Turkey to Free Thousands of Prisoners, but no Journalists
In a bid to stop COVID-19 from spreading through its prisons, Turkey plans to release tens of thousands of criminals including gangsters and attempted murderers – but no journalists or political prisoners will be freed, according to activists who condemned the move on Thursday.
Rights groups accused the government of President Recep Tayiip Erdogan of capitalizing on the coronavirus crisis to shore up support from a far right party, which is connected to some of the convicts set to be released under a law Turkey’s Parliament approved this week.
“They seized on corona outbreak as an opportunity to secure convicted felons that will score points in their own constituencies,” said Abdullah Bozkurt, president of the Stockholm Freedom Center, a rights group focused on Turkey, in an email.
Many prisoners subject to release are members of organized crime syndicates associated with the Nationalist Movement Party (MHP) a far-right party aligned with Erdogan, according to Bozkurt, who worked with the popular Turkish news outlet Zaman until it was shuttered following an attempted coup in 2016.
Turkey’s Ministry of Justice did not respond to requests for comment submitted by phone and email. As many as 90,000 prisoners – about one third of the prison population – will be released under the law, which does not apply to roughly 50,000 prisoners convicted on “terrorism” charges.
Most in the latter group were detained indefinitely in the aftermath of the coup attempt, which rights groups said Erdogan used as an excuse to crack down on critics and political opponents.

■ Data provided:
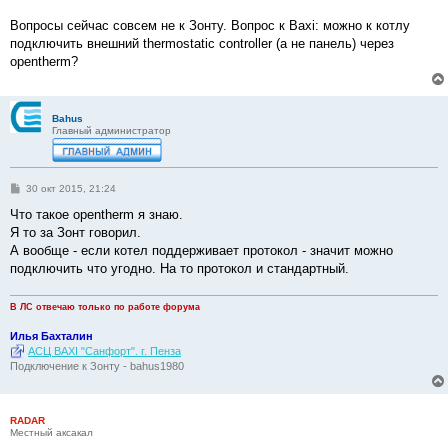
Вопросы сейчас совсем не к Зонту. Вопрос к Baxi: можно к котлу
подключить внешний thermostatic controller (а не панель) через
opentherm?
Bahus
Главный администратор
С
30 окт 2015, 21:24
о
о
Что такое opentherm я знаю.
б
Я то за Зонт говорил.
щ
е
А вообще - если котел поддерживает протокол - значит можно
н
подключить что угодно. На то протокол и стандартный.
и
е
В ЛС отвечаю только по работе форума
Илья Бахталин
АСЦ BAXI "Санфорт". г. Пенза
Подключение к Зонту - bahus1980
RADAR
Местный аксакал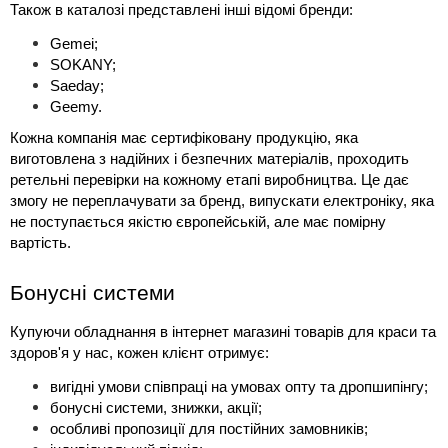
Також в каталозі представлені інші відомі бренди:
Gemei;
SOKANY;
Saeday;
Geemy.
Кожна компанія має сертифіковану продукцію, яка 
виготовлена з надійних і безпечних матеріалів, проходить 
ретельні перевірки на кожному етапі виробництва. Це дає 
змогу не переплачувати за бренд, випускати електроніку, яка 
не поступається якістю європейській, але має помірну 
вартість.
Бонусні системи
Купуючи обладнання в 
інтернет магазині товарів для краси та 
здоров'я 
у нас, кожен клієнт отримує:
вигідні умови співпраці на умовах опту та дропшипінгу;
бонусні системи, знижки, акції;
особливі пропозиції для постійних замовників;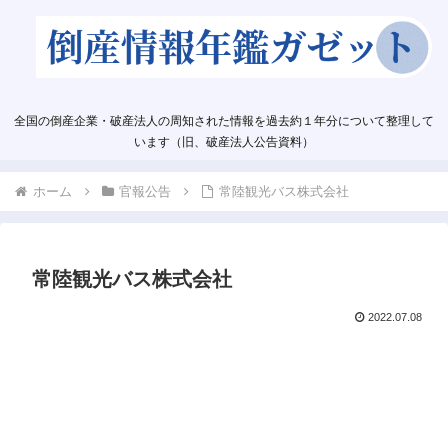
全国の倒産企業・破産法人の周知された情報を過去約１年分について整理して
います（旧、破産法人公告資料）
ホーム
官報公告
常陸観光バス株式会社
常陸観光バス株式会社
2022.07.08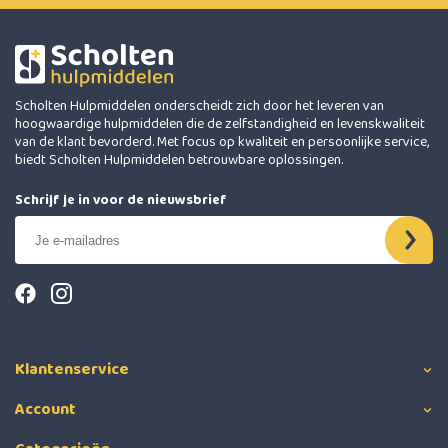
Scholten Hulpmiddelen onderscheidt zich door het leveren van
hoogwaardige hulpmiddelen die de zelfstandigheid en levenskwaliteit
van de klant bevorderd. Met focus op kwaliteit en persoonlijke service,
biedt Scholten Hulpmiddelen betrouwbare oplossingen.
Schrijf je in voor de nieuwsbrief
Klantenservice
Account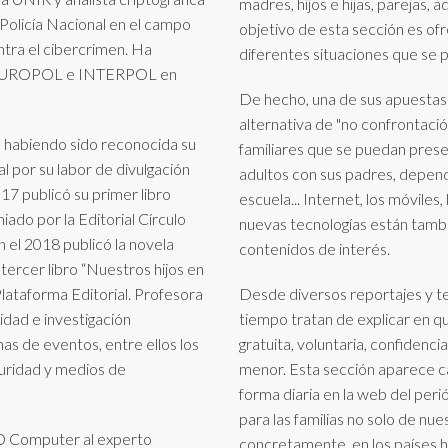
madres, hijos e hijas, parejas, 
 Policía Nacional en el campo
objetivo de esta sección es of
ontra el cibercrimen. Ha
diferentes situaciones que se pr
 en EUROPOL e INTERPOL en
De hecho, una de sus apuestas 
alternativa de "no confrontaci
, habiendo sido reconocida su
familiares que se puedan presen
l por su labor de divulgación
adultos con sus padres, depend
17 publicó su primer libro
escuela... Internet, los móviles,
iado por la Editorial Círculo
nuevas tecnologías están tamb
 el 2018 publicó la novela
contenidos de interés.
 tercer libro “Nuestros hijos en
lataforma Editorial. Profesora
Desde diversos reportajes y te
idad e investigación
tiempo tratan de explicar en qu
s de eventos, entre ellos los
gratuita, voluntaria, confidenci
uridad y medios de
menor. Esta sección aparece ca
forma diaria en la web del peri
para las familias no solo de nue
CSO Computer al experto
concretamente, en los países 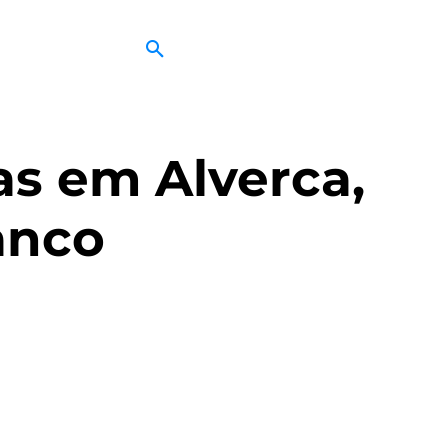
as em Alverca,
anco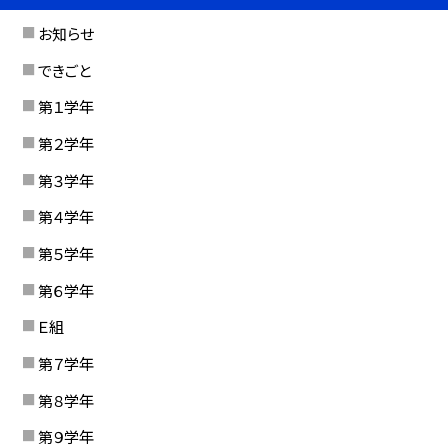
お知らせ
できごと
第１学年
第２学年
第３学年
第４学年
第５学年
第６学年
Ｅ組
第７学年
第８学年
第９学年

■ Complete the following:
1: Swap "prisoners" for "inmates" while restating the article on Turkey's prisoner release from "Many prisoners subject" to "and political opponents.".
2: Pick up the article on Turkey's prisoner release after its final sentence and extend it.
The data above is separate material and has no connection to the article on Turkey's prisoner release.

■ Expected results:
1:
Many inmates subject to release are members of organized crime syndicates associated with the Nationalist Movement Party (MHP) a far-right party aligned with Erdogan, according to Bozkurt, who worked with the popular Turkish news outlet Zaman until it was shuttered following an attempted coup in 2016.
Turkey’s Ministry of Justice did not respond to requests for comment submitted by phone and email. As many as 90,000 inmates – about one third of the prison population – will be released under the law, which does not apply to roughly 50,000 inmates convicted on “terrorism” charges.
Most in the latter group were detained indefinitely in the aftermath of the coup attempt, which rights groups said Erdogan used as an excuse to crack down on critics and political opponents.

2:
Many of those swept up in the crackdown were charged with terrorism, and they include journalists and opposition leaders. Turkey now has more journalists in prison than any other country.
Countries including Indonesia, Iran, and the Democratic Republic of the Congo have also freed prisoners in a bid to mitigate coronavirus outbreaks. Rights groups have urged governments such as Eritrea to release people detained for political reasons.
“Now, more than ever, governments should release every person detained without sufficient legal basis, including political prisoners and others detained simply for expressing critical or dissenting views,” UN Human Rights Commissioner Michelle Bachelet said in a March 25 statement.
Activists say Turkey has unfairly detained tens of thousands of people who are now at the mercy of a pandemic spreading through its prisons.
“Those convicted in unfair trials under Turkey’s overly broad anti-terrorism laws are also now condemned to face the prospect of infection from this deadly disease,” Amnesty International campaigner Milena Buyum said in a press release.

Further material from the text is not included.